• **RAW RECORDS**:
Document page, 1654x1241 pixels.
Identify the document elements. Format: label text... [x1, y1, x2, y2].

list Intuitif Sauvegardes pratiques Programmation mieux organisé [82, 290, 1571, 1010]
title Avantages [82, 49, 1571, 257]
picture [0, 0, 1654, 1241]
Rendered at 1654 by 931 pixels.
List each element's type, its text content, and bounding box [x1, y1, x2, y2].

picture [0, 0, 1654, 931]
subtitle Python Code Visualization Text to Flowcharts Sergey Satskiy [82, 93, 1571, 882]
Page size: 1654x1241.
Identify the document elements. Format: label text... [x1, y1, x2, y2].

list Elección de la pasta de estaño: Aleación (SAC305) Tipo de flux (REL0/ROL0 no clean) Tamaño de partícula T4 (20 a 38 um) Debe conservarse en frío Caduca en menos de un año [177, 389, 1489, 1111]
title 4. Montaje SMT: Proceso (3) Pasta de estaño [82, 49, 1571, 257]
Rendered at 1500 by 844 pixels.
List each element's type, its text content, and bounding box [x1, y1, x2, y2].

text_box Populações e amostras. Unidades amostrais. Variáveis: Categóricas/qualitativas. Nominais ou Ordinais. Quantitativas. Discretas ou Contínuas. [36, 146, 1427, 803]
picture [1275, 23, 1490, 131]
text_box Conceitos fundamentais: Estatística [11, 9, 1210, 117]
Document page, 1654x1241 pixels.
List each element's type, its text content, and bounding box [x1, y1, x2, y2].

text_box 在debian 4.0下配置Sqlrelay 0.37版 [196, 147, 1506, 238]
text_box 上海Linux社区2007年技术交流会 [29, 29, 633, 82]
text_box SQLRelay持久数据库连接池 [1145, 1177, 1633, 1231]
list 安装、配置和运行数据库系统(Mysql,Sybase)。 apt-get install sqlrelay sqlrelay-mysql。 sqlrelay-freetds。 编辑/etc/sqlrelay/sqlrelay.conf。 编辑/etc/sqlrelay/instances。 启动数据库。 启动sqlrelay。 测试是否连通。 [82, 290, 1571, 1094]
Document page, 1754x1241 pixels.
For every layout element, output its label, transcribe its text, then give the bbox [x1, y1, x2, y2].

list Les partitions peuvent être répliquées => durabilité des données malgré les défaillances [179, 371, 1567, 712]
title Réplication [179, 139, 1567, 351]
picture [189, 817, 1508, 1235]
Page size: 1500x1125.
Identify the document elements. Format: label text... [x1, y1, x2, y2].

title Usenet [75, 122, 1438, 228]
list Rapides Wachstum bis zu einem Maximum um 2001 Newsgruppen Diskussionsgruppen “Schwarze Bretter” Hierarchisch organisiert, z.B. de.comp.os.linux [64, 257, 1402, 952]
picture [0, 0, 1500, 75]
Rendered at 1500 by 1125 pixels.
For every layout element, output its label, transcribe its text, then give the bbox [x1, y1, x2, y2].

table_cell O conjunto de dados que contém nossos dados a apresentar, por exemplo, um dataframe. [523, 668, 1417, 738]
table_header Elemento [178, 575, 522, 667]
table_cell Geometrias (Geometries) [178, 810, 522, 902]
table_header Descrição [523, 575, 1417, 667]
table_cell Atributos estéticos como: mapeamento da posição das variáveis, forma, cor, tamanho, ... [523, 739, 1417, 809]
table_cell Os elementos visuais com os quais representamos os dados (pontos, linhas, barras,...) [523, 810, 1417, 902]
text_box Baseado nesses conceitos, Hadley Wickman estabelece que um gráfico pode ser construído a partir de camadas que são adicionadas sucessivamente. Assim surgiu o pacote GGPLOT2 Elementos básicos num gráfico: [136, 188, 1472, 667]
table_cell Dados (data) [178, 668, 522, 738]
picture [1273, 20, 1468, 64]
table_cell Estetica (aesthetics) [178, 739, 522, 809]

• **EXERCISE**:
Write out the items above word for word, starting at the line containing "Rendered at 1500 by 1125 pixels." and going through the last line of the items.

• **WRITTEN SOLUTION**:
Rendered at 1500 by 1125 pixels.
For every layout element, output its label, transcribe its text, then give the bbox [x1, y1, x2, y2].

table_cell O conjunto de dados que contém nossos dados a apresentar, por exemplo, um dataframe. [523, 668, 1417, 738]
table_header Elemento [178, 575, 522, 667]
table_cell Geometrias (Geometries) [178, 810, 522, 902]
table_header Descrição [523, 575, 1417, 667]
table_cell Atributos estéticos como: mapeamento da posição das variáveis, forma, cor, tamanho, ... [523, 739, 1417, 809]
table_cell Os elementos visuais com os quais representamos os dados (pontos, linhas, barras,...) [523, 810, 1417, 902]
text_box Baseado nesses conceitos, Hadley Wickman estabelece que um gráfico pode ser construído a partir de camadas que são adicionadas sucessivamente. Assim surgiu o pacote GGPLOT2 Elementos básicos num gráfico: [136, 188, 1472, 667]
table_cell Dados (data) [178, 668, 522, 738]
picture [1273, 20, 1468, 64]
table_cell Estetica (aesthetics) [178, 739, 522, 809]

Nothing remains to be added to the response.